**Document text**
.....
Keep in mind, of course, that gift cards can’t be redeemed if an establishment goes out of business for good.

2. Get stuff delivered

Have food and other goods delivered to your door. If you are sick or quarantined, pay over the telephone or online, and make sure to tip. If you can, make that a big tip.

Sixty percent of Chicago’s 7,500 restaurants deliver. They need that business. Twenty to 25% are considering closing — not even doing carryout — for the duration of the virus shutdown, says Toia.

3. Keep in touch

Rather than go your separate way because a business has closed or you’re self-isolating to the max, seek out a middle ground. Instead of canceling a regular service, such as for lawn care or a cleaning service, offer to continue to make a small regular payment that will go toward future service. Like gift cards, it would help the business’ cash flow.

4. Shop locally online

When shopping online, buy from local businesses whenever possible. Be patient if an establishment, having never transacted business in this way before, struggles to adapt to a new way of doing things.
.....
**Source information**
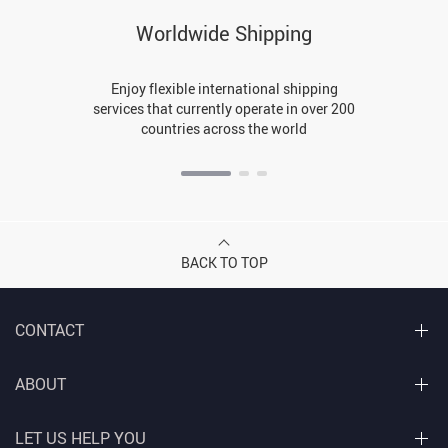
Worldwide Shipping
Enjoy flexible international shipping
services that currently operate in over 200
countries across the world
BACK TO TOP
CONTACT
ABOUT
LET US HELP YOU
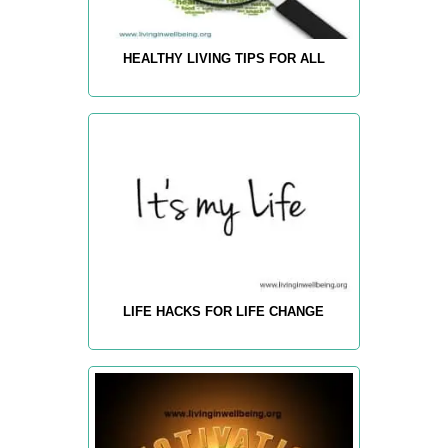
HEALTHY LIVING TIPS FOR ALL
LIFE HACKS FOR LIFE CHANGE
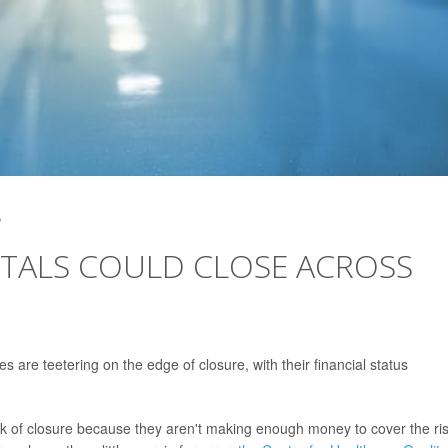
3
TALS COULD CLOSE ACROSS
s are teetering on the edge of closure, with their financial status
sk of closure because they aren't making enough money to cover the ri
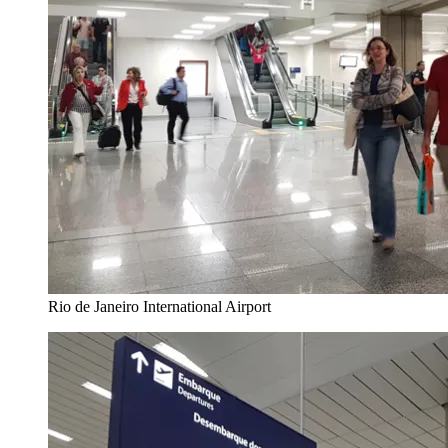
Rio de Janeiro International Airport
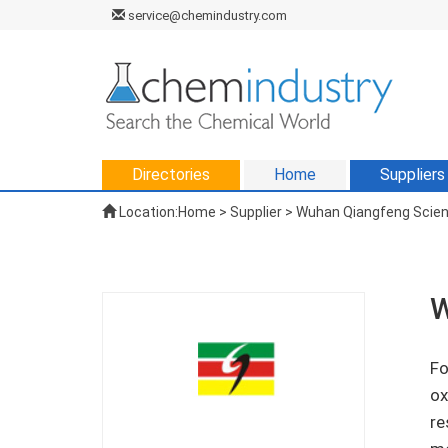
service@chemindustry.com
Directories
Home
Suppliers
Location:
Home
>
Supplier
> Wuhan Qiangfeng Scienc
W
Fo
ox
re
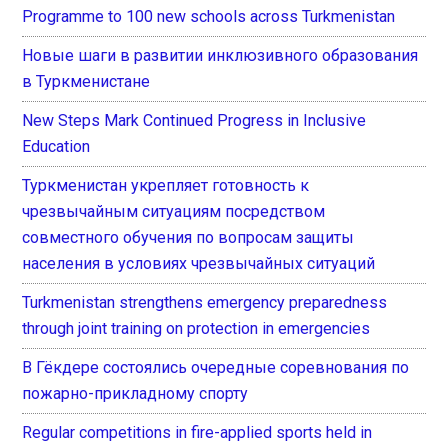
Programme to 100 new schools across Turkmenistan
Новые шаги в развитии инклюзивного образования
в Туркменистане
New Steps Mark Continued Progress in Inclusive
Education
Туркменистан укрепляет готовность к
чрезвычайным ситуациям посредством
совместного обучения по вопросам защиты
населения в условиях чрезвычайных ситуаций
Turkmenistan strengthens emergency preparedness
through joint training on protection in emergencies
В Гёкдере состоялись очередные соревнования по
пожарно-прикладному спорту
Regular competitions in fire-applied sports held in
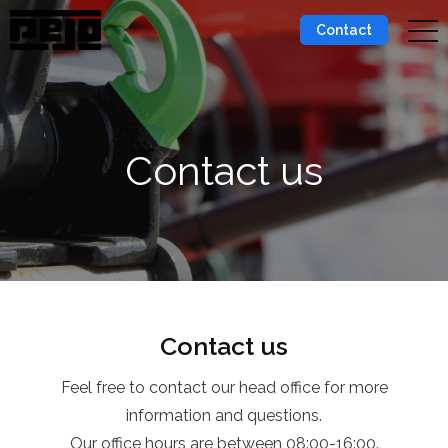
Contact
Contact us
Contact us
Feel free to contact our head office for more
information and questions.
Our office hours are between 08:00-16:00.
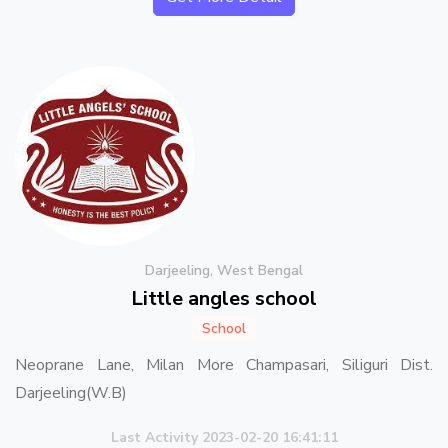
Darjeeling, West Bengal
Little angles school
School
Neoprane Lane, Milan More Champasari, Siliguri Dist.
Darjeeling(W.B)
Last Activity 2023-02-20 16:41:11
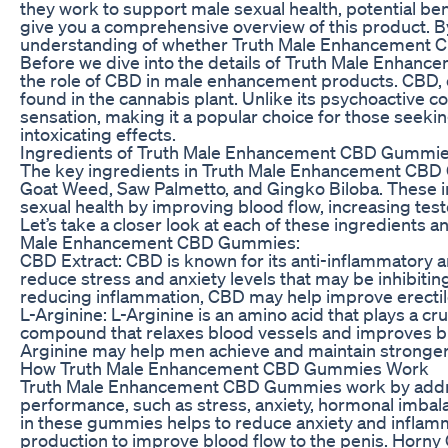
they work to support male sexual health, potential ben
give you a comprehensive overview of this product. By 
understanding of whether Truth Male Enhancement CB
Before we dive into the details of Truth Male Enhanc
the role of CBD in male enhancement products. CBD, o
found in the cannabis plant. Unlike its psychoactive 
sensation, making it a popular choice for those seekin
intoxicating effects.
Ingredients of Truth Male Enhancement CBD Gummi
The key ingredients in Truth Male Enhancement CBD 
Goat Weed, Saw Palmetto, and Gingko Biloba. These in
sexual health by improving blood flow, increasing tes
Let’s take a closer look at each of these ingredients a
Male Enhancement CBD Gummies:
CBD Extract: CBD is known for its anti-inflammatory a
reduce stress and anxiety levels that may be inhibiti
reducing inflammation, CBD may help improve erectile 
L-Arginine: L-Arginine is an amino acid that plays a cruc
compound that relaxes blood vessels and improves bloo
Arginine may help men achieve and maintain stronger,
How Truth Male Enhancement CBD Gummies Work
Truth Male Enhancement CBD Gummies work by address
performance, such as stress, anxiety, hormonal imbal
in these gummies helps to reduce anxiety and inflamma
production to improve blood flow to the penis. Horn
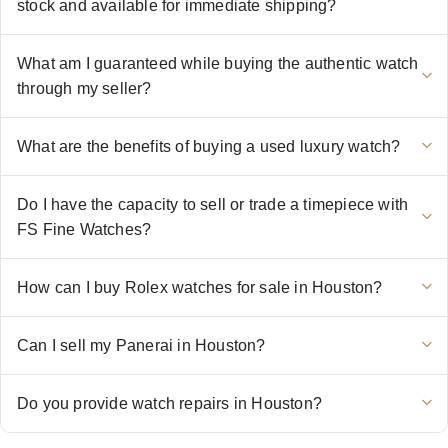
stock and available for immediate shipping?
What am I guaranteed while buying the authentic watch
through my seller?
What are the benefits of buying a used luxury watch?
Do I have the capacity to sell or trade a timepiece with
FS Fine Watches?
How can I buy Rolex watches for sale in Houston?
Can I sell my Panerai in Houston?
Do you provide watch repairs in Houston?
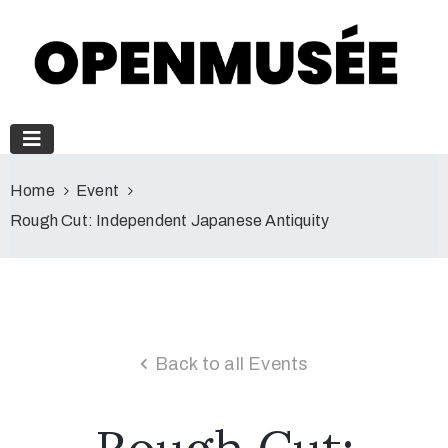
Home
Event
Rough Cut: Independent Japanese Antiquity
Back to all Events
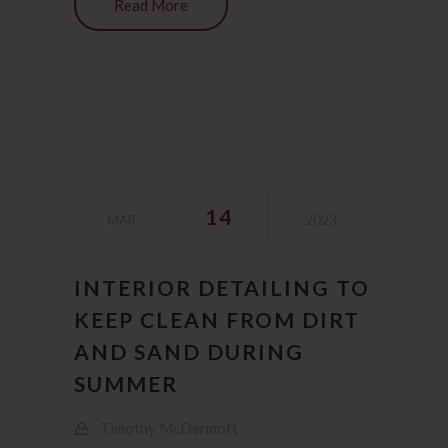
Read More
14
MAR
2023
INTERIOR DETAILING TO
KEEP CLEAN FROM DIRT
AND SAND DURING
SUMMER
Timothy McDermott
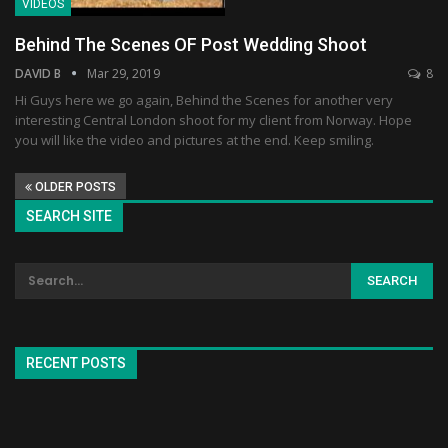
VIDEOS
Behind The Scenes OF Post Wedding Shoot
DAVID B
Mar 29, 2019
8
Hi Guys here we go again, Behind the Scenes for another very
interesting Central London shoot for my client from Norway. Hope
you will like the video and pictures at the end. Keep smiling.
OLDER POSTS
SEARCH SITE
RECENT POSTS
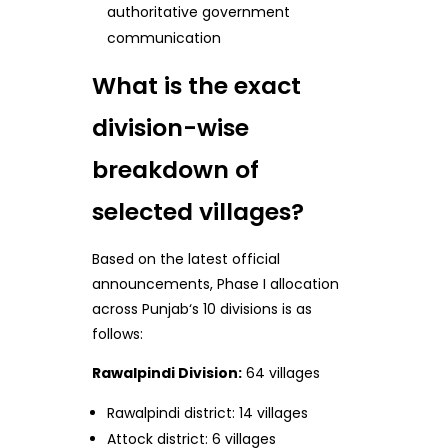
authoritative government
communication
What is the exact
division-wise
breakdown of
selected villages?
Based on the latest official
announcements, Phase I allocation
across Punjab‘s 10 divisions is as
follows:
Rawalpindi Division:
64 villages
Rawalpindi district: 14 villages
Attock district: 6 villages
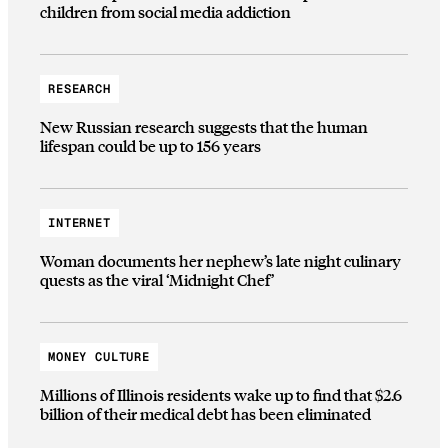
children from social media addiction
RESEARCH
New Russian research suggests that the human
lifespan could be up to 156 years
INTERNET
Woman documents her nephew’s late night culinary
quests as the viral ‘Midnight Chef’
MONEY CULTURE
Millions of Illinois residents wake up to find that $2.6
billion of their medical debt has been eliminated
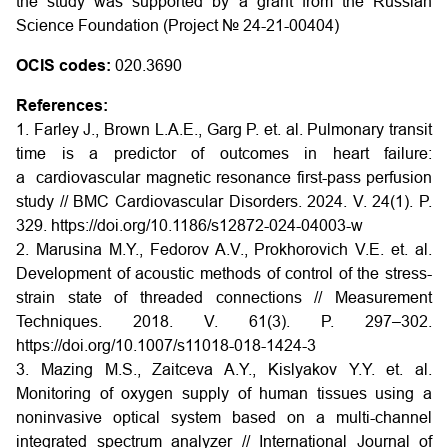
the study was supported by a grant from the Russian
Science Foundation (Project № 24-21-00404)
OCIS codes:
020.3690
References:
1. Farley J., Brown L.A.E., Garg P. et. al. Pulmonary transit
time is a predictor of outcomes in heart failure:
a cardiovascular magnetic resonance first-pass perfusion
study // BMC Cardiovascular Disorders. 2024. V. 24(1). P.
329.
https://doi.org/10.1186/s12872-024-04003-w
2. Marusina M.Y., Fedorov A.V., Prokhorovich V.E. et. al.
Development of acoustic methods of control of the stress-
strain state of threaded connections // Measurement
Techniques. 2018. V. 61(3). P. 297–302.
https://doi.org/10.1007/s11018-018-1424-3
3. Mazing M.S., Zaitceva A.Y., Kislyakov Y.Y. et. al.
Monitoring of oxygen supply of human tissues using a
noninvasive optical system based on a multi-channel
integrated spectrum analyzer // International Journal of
.....
**List of tasks**
(1) Print the stretch of the passage on supporting local businesses from "Keep in mind, of" through "shutdown, says Toia.", word for word.
(2) According to the passage on supporting local businesses, what percentage of Chicago's restaurants deliver?
(3) Pick up the passage on supporting local businesses after its last sentence and continue it.

**Answers by item**
(1)
Keep in mind, of course, that gift cards can’t be redeemed if an establishment goes out of business for good.

2. Get stuff delivered

Have food and other goods delivered to your door. If you are sick or quarantined, pay over the telephone or online, and make sure to tip. If you can, make that a big tip.

Sixty percent of Chicago’s 7,500 restaurants deliver. They need that business. Twenty to 25% are considering closing — not even doing carryout — for the duration of the virus shutdown, says Toia.

(2) Sixty percent of Chicago's 7,500 restaurants deliver.

(3)
5. Boost the best via social media

Remind your social media friends that now is the time to step up, simply by doing business by phone and online, for the small businesses and shops — the hair salons, hardware stores, restaurants, clothing stores and the like — that they’d hate to see go under. Share links to your own favorite businesses.

Unfortunately, for all of this, it may never be enough to save millions of small businesses.

According to a survey by Software Advice, a Texas-based company that specializes in software applications for businesses, 34% of all small businesses in the United States have been hit by customers canceling appointments, meetings and purchase orders in the past two weeks because of the virus.

If that survey is done again in a week, we’d be willing to bet, that percentage would be double or more.

JPMorgan Chase Institute says 47% of small businesses have less than two weeks of cash on hand.

A plea for industry specific plans

“The truth is, it isn’t enough,” the co-owner of a North Shore hair salon told us on Wednesday, after describing plans to stay connected with clients while her shop is closed. “We need direct aid packages — zero-interest loans, grants, rent and mortgage holidays. I feel in my bones that the salon is going to be closed until sometime this summer — maybe longer.”

It would help, this shop owner said, “if our elected leaders would stop trying to patch the boat with duct tape and work with business folks to put together industry specific plans to deal with the scale of the problem headed our way.”

Across the country, state and local governments are moving in that direction, showing by example what we should be seeing more of in Illinois.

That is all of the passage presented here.